- [Recorded data]
####################

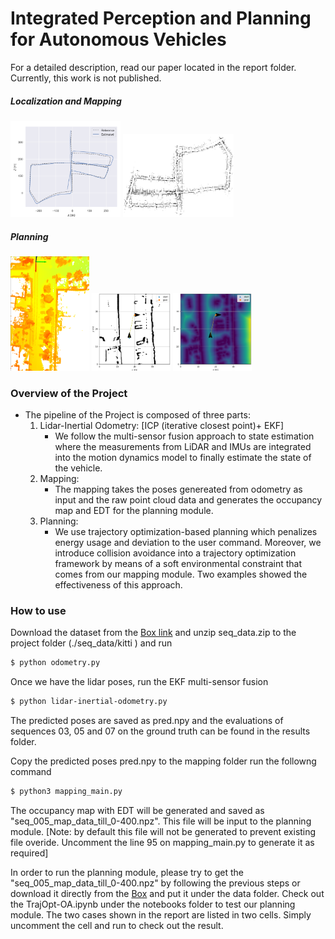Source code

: # Integrated Perception and Planning for Autonomous Vehicles

For a detailed description, read our paper located in the report folder. Currently, this work is not published.

##### Localization and Mapping
<p float="center">
<img width="35%" src="/results/sequence05.png"/>
<img width="35%" src="/results/map_seq_05.png"/>
</p>

##### Planning
<p float="center">
<img width="25%" src="/results/map_seq_05_zoom_3d.png"/>
<img width="25%" src="/results/case2_cc.png"/>
<img width="25%" src="/results/case2_edt.png"/>
</p>




### Overview of the Project
- The pipeline of the Project is composed of three parts:
    1. Lidar-Inertial Odometry: [ICP (iterative closest point)+ EKF]
        - We follow the multi-sensor fusion approach to state estimation where the measurements from LiDAR and IMUs are integrated into the motion dynamics model to finally estimate the state of the vehicle. 
    2. Mapping: 
       -  The mapping takes the poses genereated from odometry as input and the raw point cloud data and generates the occupancy map and EDT for the planning module.
    3. Planning: 
       - We use trajectory optimization-based planning which penalizes energy usage and deviation to the user command. Moreover, we introduce collision avoidance into a trajectory optimization framework by means of a soft environmental constraint that comes from our mapping module. Two examples showed the effectiveness of this approach.

### How to use
Download the dataset from the [Box link](https://uofi.box.com/s/dhpv6liaab40irh6tv5386a9plpuxgcx) and unzip seq_data.zip to the project folder (./seq_data/kitti ) and run 
```sh
$ python odometry.py
```
Once we have the lidar poses, run the EKF multi-sensor fusion
```sh
$ python lidar-inertial-odometry.py
```
The predicted poses are saved as pred.npy and the evaluations of sequences 03, 05 and 07 on the ground truth can be found in the results folder. 

Copy the predicted poses pred.npy to the mapping folder run the followng command
```sh
$ python3 mapping_main.py
```
The occupancy map with EDT will be generated and saved as "seq_005_map_data_till_0-400.npz". This file will be input to the planning module. [Note: by default this file will not be generated to prevent existing file overide. Uncomment the line 95 on mapping_main.py to generate it as required]  

In order to run the planning module, please try to get the "seq_005_map_data_till_0-400.npz" by following the previous steps or download it directly from the [Box](https://tinyurl.com/yc7dyav7) and put it under the data folder. Check out the TrajOpt-OA.ipynb under the notebooks folder to test our planning module. The two cases shown in the report are listed in two cells. Simply uncomment the cell and run to check out the result.
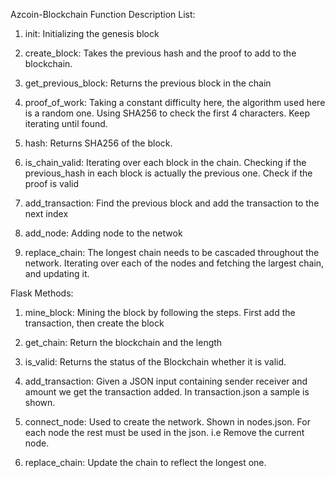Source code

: Azcoin-Blockchain Function Description List:

1. init: Initializing the genesis block

2. create_block: Takes the previous hash and the proof to add to 
the blockchain.

3. get_previous_block: Returns the previous block in the chain

4. proof_of_work: Taking a constant difficulty here, the algorithm used here is a random one. Using SHA256 to check the first 4 characters. Keep iterating until found.

5. hash: Returns SHA256 of the block.

6. is_chain_valid: Iterating over each block in the chain. Checking if the previous_hash in each block is actually the previous one. Check if the proof is valid

7. add_transaction: Find the previous block and add the transaction to the next index

8. add_node: Adding node to the netwok 

9. replace_chain: The longest chain needs to be cascaded throughout the network. Iterating over each of the nodes and fetching the largest chain, and updating it.

Flask Methods:

1. mine_block: Mining the block by following the steps. First add the transaction, then create the block

2. get_chain: Return the blockchain and the length

3. is_valid: Returns the status of the Blockchain whether it is valid.

4. add_transaction: Given a JSON input containing sender receiver and amount we get the transaction added. In transaction.json a sample is shown.

5. connect_node: Used to create the network. Shown in nodes.json. For each node the rest must be used in the json. i.e Remove the current node.

6. replace_chain: Update the chain to reflect the longest one.
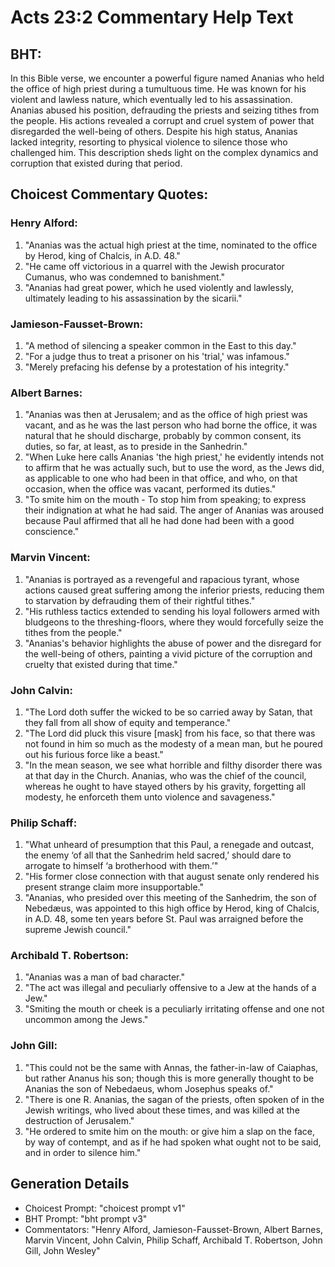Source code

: # Acts 23:2 Commentary Help Text

## BHT:
In this Bible verse, we encounter a powerful figure named Ananias who held the office of high priest during a tumultuous time. He was known for his violent and lawless nature, which eventually led to his assassination. Ananias abused his position, defrauding the priests and seizing tithes from the people. His actions revealed a corrupt and cruel system of power that disregarded the well-being of others. Despite his high status, Ananias lacked integrity, resorting to physical violence to silence those who challenged him. This description sheds light on the complex dynamics and corruption that existed during that period.

## Choicest Commentary Quotes:
### Henry Alford:
1. "Ananias was the actual high priest at the time, nominated to the office by Herod, king of Chalcis, in A.D. 48."
2. "He came off victorious in a quarrel with the Jewish procurator Cumanus, who was condemned to banishment."
3. "Ananias had great power, which he used violently and lawlessly, ultimately leading to his assassination by the sicarii."

### Jamieson-Fausset-Brown:
1. "A method of silencing a speaker common in the East to this day."
2. "For a judge thus to treat a prisoner on his 'trial,' was infamous."
3. "Merely prefacing his defense by a protestation of his integrity."

### Albert Barnes:
1. "Ananias was then at Jerusalem; and as the office of high priest was vacant, and as he was the last person who had borne the office, it was natural that he should discharge, probably by common consent, its duties, so far, at least, as to preside in the Sanhedrin."
2. "When Luke here calls Ananias 'the high priest,' he evidently intends not to affirm that he was actually such, but to use the word, as the Jews did, as applicable to one who had been in that office, and who, on that occasion, when the office was vacant, performed its duties."
3. "To smite him on the mouth - To stop him from speaking; to express their indignation at what he had said. The anger of Ananias was aroused because Paul affirmed that all he had done had been with a good conscience."

### Marvin Vincent:
1. "Ananias is portrayed as a revengeful and rapacious tyrant, whose actions caused great suffering among the inferior priests, reducing them to starvation by defrauding them of their rightful tithes."
2. "His ruthless tactics extended to sending his loyal followers armed with bludgeons to the threshing-floors, where they would forcefully seize the tithes from the people."
3. "Ananias's behavior highlights the abuse of power and the disregard for the well-being of others, painting a vivid picture of the corruption and cruelty that existed during that time."

### John Calvin:
1. "The Lord doth suffer the wicked to be so carried away by Satan, that they fall from all show of equity and temperance."
2. "The Lord did pluck this visure [mask] from his face, so that there was not found in him so much as the modesty of a mean man, but he poured out his furious force like a beast."
3. "In the mean season, we see what horrible and filthy disorder there was at that day in the Church. Ananias, who was the chief of the council, whereas he ought to have stayed others by his gravity, forgetting all modesty, he enforceth them unto violence and savageness."

### Philip Schaff:
1. "What unheard of presumption that this Paul, a renegade and outcast, the enemy ‘of all that the Sanhedrim held sacred,’ should dare to arrogate to himself ‘a brotherhood with them.’"
2. "His former close connection with that august senate only rendered his present strange claim more insupportable."
3. "Ananias, who presided over this meeting of the Sanhedrim, the son of Nebedæus, was appointed to this high office by Herod, king of Chalcis, in A.D. 48, some ten years before St. Paul was arraigned before the supreme Jewish council."

### Archibald T. Robertson:
1. "Ananias was a man of bad character." 
2. "The act was illegal and peculiarly offensive to a Jew at the hands of a Jew." 
3. "Smiting the mouth or cheek is a peculiarly irritating offense and one not uncommon among the Jews."

### John Gill:
1. "This could not be the same with Annas, the father-in-law of Caiaphas, but rather Ananus his son; though this is more generally thought to be Ananias the son of Nebedaeus, whom Josephus speaks of."
2. "There is one R. Ananias, the sagan of the priests, often spoken of in the Jewish writings, who lived about these times, and was killed at the destruction of Jerusalem."
3. "He ordered to smite him on the mouth: or give him a slap on the face, by way of contempt, and as if he had spoken what ought not to be said, and in order to silence him."


## Generation Details
- Choicest Prompt: "choicest prompt v1"
- BHT Prompt: "bht prompt v3"
- Commentators: "Henry Alford, Jamieson-Fausset-Brown, Albert Barnes, Marvin Vincent, John Calvin, Philip Schaff, Archibald T. Robertson, John Gill, John Wesley"
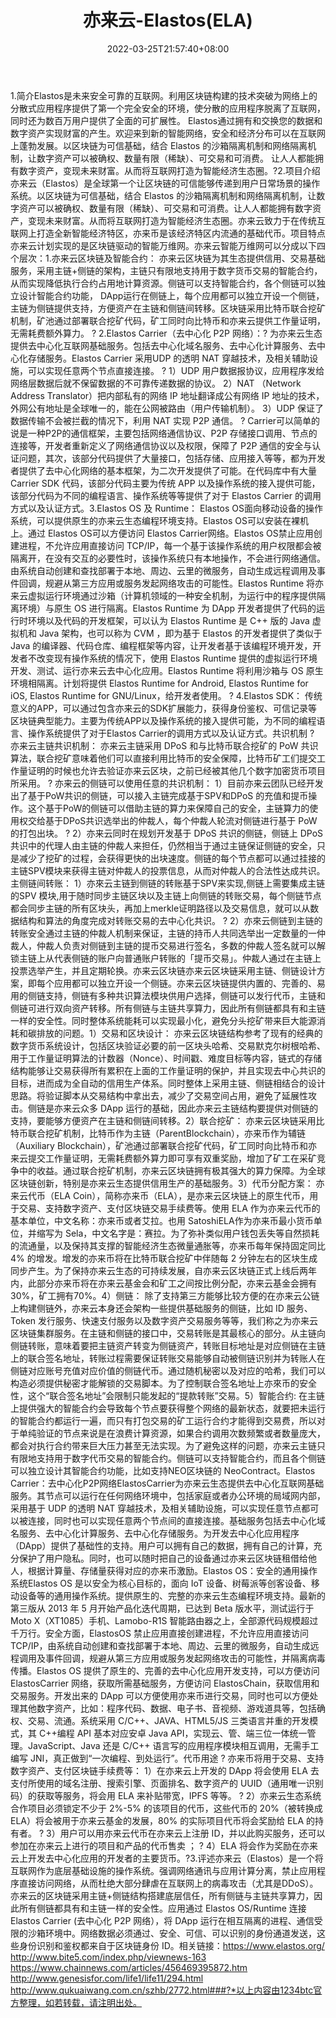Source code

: ﻿---
weight: 
title: "亦来云-Elastos(ELA)"
description: "Elastos是未来安全可靠的互联网"
date: 2022-03-25T21:57:40+08:00
lastmod: 2022-03-25T16:45:40+08:00
draft: false
authors: ["Metabd"]
featuredImage: "yilaiyun-elastosela.webp"
link: ""
tags: ["数字代币","亦来云-Elastos(ELA)"]
categories: ["navigation"]
navigation: ["数字代币"]
lightgallery: true
toc: true
pinned: false
recommend: false
recommend1: false
---
1.简介Elastos是未来安全可靠的互联网。利用区块链构建的技术突破为网络上的分散式应用程序提供了第一个完全安全的环境，使分散的应用程序脱离了互联网，同时还为数百万用户提供了全面的可扩展性。 Elastos通过拥有和交换您的数据和数字资产实现财富的产生。欢迎来到新的智能网络，安全和经济分布可以在互联网上蓬勃发展。以区块链为可信基础，结合 Elastos 的沙箱隔离机制和网络隔离机制，让数字资产可以被确权、数量有限（稀缺）、可交易和可消费。 让人人都能拥有数字资产，变现未来财富。从而将互联网打造为智能经济生态圈。?2.项目介绍亦来云（Elastos）是全球第一个让区块链的可信能够传递到用户日常场景的操作系统。以区块链为可信基础，结合 Elastos 的沙箱隔离机制和网络隔离机制，让数字资产可以被确权、数量有限（稀缺）、可交易和可消费。让人人都能拥有数字资产，变现未来财富。从而将互联网打造为智能经济生态圈。亦来云致力于在传统互联网上打造全新智能经济特区，亦来币是该经济特区内流通的基础代币。项目特点亦来云计划实现的是区块链驱动的智能万维网。亦来云智能万维网可以分成以下四个层次：1.亦来云区块链及智能合约：
亦来云区块链为其生态提供信用、交易基础服务，采用主链+侧链的架构，主链只有限地支持用于数字货币交易的智能合约，从而实现降低执行合约占用地计算资源。侧链可以支持智能合约，各个侧链可以独立设计智能合约功能， DApp运行在侧链上，每个应用都可以独立开设一个侧链，主链为侧链提供支持，方便资产在主链和侧链间转移。区块链采用比特币联合挖矿机制，矿池通过部署联合挖矿代码，矿工同时向比特币和亦来云提供工作量证明，无需耗费额外算力。
?
2.Elastos Carrier（去中心化 P2P 网络）：?
为亦来云生态提供去中心化互联网基础服务。包括去中心化域名服务、去中心化计算服务、去中心化存储服务。Elastos Carrier 采用UDP 的透明 NAT 穿越技术，及相关辅助设施，可以实现任意两个节点直接连接。
?
1）UDP 用户数据报协议，应用程序发给网络层数据后就不保留数据的不可靠传递数据的协议。
2）NAT （Network Address Translator）把内部私有的网络 IP 地址翻译成公有网络 IP 地址的技术，外网公有地址是全球唯一的，能在公网被路由（用户传输机制）。
3）UDP 保证了数据传输不会被拦截的情况下，利用 NAT 实现 P2P 通信。
?
Carrier可以简单的说是一种P2P的通信框架，主要包括网络通信协议、P2P 存储接口调用、节点的连接等，开发者重新定义了网络通信协议以及权限，保障了 P2P 通信的安全与认证问题，其次，该部分代码提供了大量接口，包括存储、应用接入等等，都为开发者提供了去中心化网络的基本框架，为二次开发提供了可能。在代码库中有大量 Carrier SDK 代码，该部分代码主要为传统 APP 以及操作系统的接入提供可能，该部分代码为不同的编程语言、操作系统等等提供了对于 Elastos Carrier 的调用方式以及认证方式。3.Elastos OS 及 Runtime：
Elastos OS面向移动设备的操作系统，可以提供原生的亦来云生态编程环境支持。Elastos OS可以安装在裸机上。通过 Elastos OS可以方便访问 Elastos Carrier网络。Elastos OS禁止应用创建进程，不允许应用直接访问 TCP/IP，每一个基于该操作系统的用户权限都会被隔离开，在没有交互的必要性时，该操作系统只有本地操作，不会进行网络通信。由系统自动创建和查找部署于本地、周边、云里的微服务，自动生成远程调用及事件回调，规避从第三方应用或服务发起网络攻击的可能性。Elastos Runtime 将亦来云虚拟运行环境通过沙箱（计算机领域的一种安全机制，为运行中的程序提供隔离环境）与原生 OS 进行隔离。Elastos Runtime 为 DApp 开发者提供了代码的运行时环境以及代码的开发框架，可以认为 Elastos Runtime 是 C++ 版的 Java 虚拟机和 Java 架构，也可以称为 CVM ，即为基于 Elastos 的开发者提供了类似于 Java 的编译器、代码仓库、编程框架等内容，让开发者基于该编程环境开发，开发者不改变现有操作系统的情况下，使用 Elastos Runtime 提供的虚拟运行环境开发、测试、运行亦来云去中心化应用。Elastos Runtime 将利用沙箱与 OS 原生环境相隔离。计划将提供 Elastos Runtime for Android, Elastos Runtime for iOS, Elastos Runtime for GNU/Linux，给开发者使用。
?
4.Elastos SDK：
传统意义的APP，可以通过包含亦来云的SDK扩展能力，获得身份鉴权、可信记录等区块链典型能力。主要为传统APP以及操作系统的接入提供可能，为不同的编程语言、操作系统提供了对于Elastos Carrier的调用方式以及认证方式。共识机制
?
亦来云主链共识机制：
亦来云主链采用 DPoS 和与比特币联合挖矿的 PoW 共识算法，联合挖矿意味着他们可以直接利用比特币的安全保障，比特币矿工们提交工作量证明的时候也允许去验证亦来云区块，之前已经被其他几个数字加密货币项目所采用。
?
亦来云的侧链可以使用任意的共识机制：
1）目前亦来云团队已经开发出了基于PoW共识的侧链，可以接入主链完成基于SPV和DPoS 的充值和提币操作。这个基于PoW的侧链可以借助主链的算力来保障自己的安全，主链算力的使用权交给基于DPoS共识选举出的仲裁人，每个仲裁人轮流对侧链进行基于 PoW 的打包出块。
?
2）亦来云同时在规划开发基于 DPoS 共识的侧链，侧链上 DPoS 共识中的代理人由主链的仲裁人来担任，仍然相当于通过主链保证侧链的安全，只是减少了挖矿的过程，会获得更快的出块速度。侧链的每个节点都可以通过挂接的主链SPV模块来获得主链对仲裁人的投票信息，从而对仲裁人的合法性达成共识。主侧链间转账：
1）亦來云主链到侧链的转账基于SPV来实现,侧链上需要集成主链的SPV 模块,用于随时同步主链区块以及主链上向侧链的转账交易，每个侧链节点都会同步主链的所有区块头，再加上merkle证明路径以及交易信息，就可以从数据结构和算法的角度完成对转账交易的去中心化共识。
?
2）亦來云侧链到主链的转账安全通过主链的仲裁人机制来保证，主链的持币人共同选举出一定数量的一仲裁人，仲裁人负责对侧链到主链的提币交易进行签名，多数的仲裁人签名就可以解锁主链上从代表侧链的账户向普通账户转账的「提币交易」。仲裁人通过在主链上投票选举产生，并且定期轮换。亦来云区块链亦来云区块链采用主链、侧链设计方案，即每个应用都可以独立开设一个侧链。亦来云区块链提供内置的、完善的、易用的侧链支持，侧链有多种共识算法模块供用户选择，侧链可以发行代币，主链和侧链可进行双向资产转移。所有侧链与主链共享算力，因此所有侧链都具有和主链一样的安全性。同时整体系统能耗可以实现最小化，避免分头挖矿带来巨大能源消耗和碳排放的问题。1）交易和区块设计：
亦来云区块链结构参考了现有的经典的数字货币系统设计，包括区块验证必要的前一区块头哈希、交易默克尔树根哈希、用于工作量证明算法的计数器（Nonce）、时间戳、难度目标等内容，链式的存储结构能够让交易获得所有累积在上面的工作量证明的保护，并且实现去中心共识的目标，进而成为全自动的信用生产体系。同时整体上采用主链、侧链相结合的设计思路。将验证脚本从交易结构中拿出去，减少了交易空间占用，避免了延展性攻击。侧链是亦来云众多 DApp 运行的基础，因此亦来云主链结构要提供对侧链的支持，要能够方便资产在主链和侧链间转移。2）联合挖矿：
亦来云区块链采用比特币联合挖矿机制，比特币作为主链（ParentBlockchain），亦来币作为辅链（Auxiliary Blockchain），矿池通过部署联合挖矿代码，矿工同时向比特币和亦来云提交工作量证明，无需耗费额外算力即可享有双重奖励，增加了矿工在采矿竞争中的收益。通过联合挖矿机制，亦来云区块链拥有极其强大的算力保障。为全球区块链创新，特别是亦来云生态提供信用生产的基础服务。3）代币分配方案：
亦来云代币（ELA Coin），简称亦来币（ELA），是亦来云区块链上的原生代币，用于交易、支持数字资产、支付区块链交易手续费等。使用 ELA 作为亦来云代币的基本单位，中文名称：亦来币或者艾拉。也用 SatoshiELA作为亦来币最小货币单位，并缩写为 Sela，中文名字是：赛拉。为了弥补类似用户钱包丢失等自然损耗的流通量，以及保持其支撑的智能经济生态微量通胀等，亦来币每年保持固定同比 4% 的增发。增发的亦来币将在比特币联合挖矿中伴随每 2 分钟左右的区块生成同步产生。为了保持亦来云生态的可持续发展，自亦来云区块链正式上线后两年内，此部分亦来币将在亦来云基金会和矿工之间按比例分配，亦来云基金会拥有 30%，矿工拥有70%。4）侧链：
除了支持第三方能够比较方便的在亦来云公链上构建侧链外，亦来云本身还会架构一些提供基础服务的侧链，比如 ID 服务、Token 发行服务、快速支付服务以及数字资产交易服务等等，我们称之为亦来云区块链集群服务。在主链和侧链的接口中，交易转账是其最核心的部分。从主链向侧链转账，意味着要把主链资产转变为侧链资产，转账目标地址是对应侧链在主链上的联合签名地址，转账过程需要保证转账交易能够自动被侧链识别并为转账人在侧链对应账号充值对应价值的侧链代币。通过随机秘密以及对应的哈希，我们可以构造必须提供秘密才能解锁的交易脚本。为了控制联合签名地址上亦來币的安全性，这个“联合签名地址”会限制只能发起的“提款转账”交易。5）智能合约:
在主链上提供强大的智能合约会导致每个节点要获得整个网络的最新状态，就要把未运行的智能合约都运行一遍，而只有打包交易的矿工运行合约才能得到交易费，所以对于单纯验证的节点来说是在浪费计算资源，如果合约调用次数频繁或者数量庞大，都会对执行合约带来巨大压力甚至无法实现。为了避免这样的问题，亦来云主链只有限地支持用于数字代币交易的智能合约。侧链可以支持智能合约，而且各个侧链可以独立设计其智能合约功能，比如支持NEO区块链的 NeoContract。Elastos Carrier：去中心化P2P网络ElastosCarrier为亦来云生态提供去中心化互联网基础服务。其节点可以运行在任何网络环境中，包括家庭或者办公环境的局域网内部，采用基于 UDP 的透明 NAT 穿越技术，及相关辅助设施，可以实现任意节点都可以被连接，同时也可以实现任意两个节点间的直接连接。基础服务包括去中心化域名服务、去中心化计算服务、去中心化存储服务。为开发去中心化应用程序（DApp）提供了基础性的支持。用户可以拥有自己的数据，拥有自己的计算，充分保护了用户隐私。同时，也可以随时把自己的设备通过亦来云区块链租借给他人，根据计算量、存储量获得对应的亦来币激励。Elastos OS：安全的通用操作系统Elastos OS 是以安全为核心目标的，面向 IoT 设备、树莓派等创客设备、移动设备等的通用操作系统。提供原生的、完整的亦来云生态编程环境支持。最新的第三版从 2013 年 5 月开始产品化迭代周期，已达到 Beta 版水平，测试运行于 Moto X（XT1085）手机、Lamobo-R1S 智能路由器之上，全部源代码规模超过千万行。安全方面，ElastosOS 禁止应用直接创建进程，不允许应用直接访问TCP/IP，由系统自动创建和查找部署于本地、周边、云里的微服务，自动生成远程调用及事件回调，规避从第三方应用或服务发起网络攻击的可能性，并隔离病毒传播。Elastos OS 提供了原生的、完善的去中心化应用开发支持，可以方便访问 ElastosCarrier 网络，获取所需基础服务，方便访问 ElastosChain，获取信用和交易服务。开发出来的 DApp 可以方便使用亦来币进行交易，同时也可以方便处理其他数字资产，比如：程序代码、数据、电子书、音视频、游戏道具等，包括确权、交易、流通。系统采用 C/C++、JAVA、HTML5/JS 三类语言并重的开发模式，其 C++编程 API 基本对应安卓 Java API，实现云、管、端三位一体统一管理。JavaScript、Java 还是 C/C++ 语言写的应用程序模块相互调用，无需手工编写 JNI，真正做到“一次编程、到处运行”。代币用途
?
亦来币将用于交易、支持数字资产、支付区块链手续费等：
1）在亦来云上开发的 DApp 将会使用 ELA 去支付所使用的域名注册、搜索引擎、页面排名、数字资产的 UUID（通用唯一识别码）的获取等服务，将会用 ELA 来补贴带宽，IPFS 等等。
?
2）亦来云生态系统合作项目必须锁定不少于 2%-5% 的该项目的代币，这些代币的 20%（被转换成 ELA）将会被用于亦来云基金的发展，80% 的实际项目代币将会奖励给 ELA 的持有者。
?
3）用户可以用亦来云代币在亦来云上注册 ID，并以此购买服务，还可以参加在亦来云上进行的项目和产品的代币售卖 ；
?
4）ELA 将会作为奖励在亦来云上开发去中心化应用的开发者的主要货币。?3.评述亦来云（Elastos）是一个将互联网作为底层基础设施的操作系统。强调网络通讯与应用计算分离，禁止应用程序直接访问网络，从而杜绝大部分肆虐在互联网上的病毒攻击（尤其是DDoS）。亦来云的区块链采用主链+侧链结构搭建底层信任，所有侧链与主链共享算力，因此所有侧链都具有和主链一样的安全性。应用通过 Elastos OS/Runtime 连接 Elastos Carrier (去中心化 P2P 网络），将 DApp 运行在相互隔离的进程、通信受限的沙箱环境中。网络数据必须通过、安全、可信、可以识别的身份通道发送，这些身份识别和鉴权都来自于区块链身份 ID。相关链接：https://www.elastos.org/
http://www.bite5.com/index.php/viewnews-163
https://www.chainnews.com/articles/456469395872.htm
http://www.genesisfor.com/life1/life11/294.html
http://www.qukuaiwang.com.cn/szhb/2772.html###?*以上内容由1234btc官方整理，如若转载，请注明出处。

####################

- [How to complete this task]
Within the listing above, the lines from the one with "Copy the predicted" through the one with "2. get_chain: Return" are to be given again word for word. Do not include pictures.

- [Task answer]
Copy the predicted poses pred.npy to the mapping folder run the followng command
```sh
$ python3 mapping_main.py
```
The occupancy map with EDT will be generated and saved as "seq_005_map_data_till_0-400.npz". This file will be input to the planning module. [Note: by default this file will not be generated to prevent existing file overide. Uncomment the line 95 on mapping_main.py to generate it as required]  

In order to run the planning module, please try to get the "seq_005_map_data_till_0-400.npz" by following the previous steps or download it directly from the [Box](https://tinyurl.com/yc7dyav7) and put it under the data folder. Check out the TrajOpt-OA.ipynb under the notebooks folder to test our planning module. The two cases shown in the report are listed in two cells. Simply uncomment the cell and run to check out the result.
Source code

: Azcoin-Blockchain Function Description List:

1. init: Initializing the genesis block

2. create_block: Takes the previous hash and the proof to add to 
the blockchain.

3. get_previous_block: Returns the previous block in the chain

4. proof_of_work: Taking a constant difficulty here, the algorithm used here is a random one. Using SHA256 to check the first 4 characters. Keep iterating until found.

5. hash: Returns SHA256 of the block.

6. is_chain_valid: Iterating over each block in the chain. Checking if the previous_hash in each block is actually the previous one. Check if the proof is valid

7. add_transaction: Find the previous block and add the transaction to the next index

8. add_node: Adding node to the netwok 

9. replace_chain: The longest chain needs to be cascaded throughout the network. Iterating over each of the nodes and fetching the largest chain, and updating it.

Flask Methods:

1. mine_block: Mining the block by following the steps. First add the transaction, then create the block

2. get_chain: Return the blockchain and the length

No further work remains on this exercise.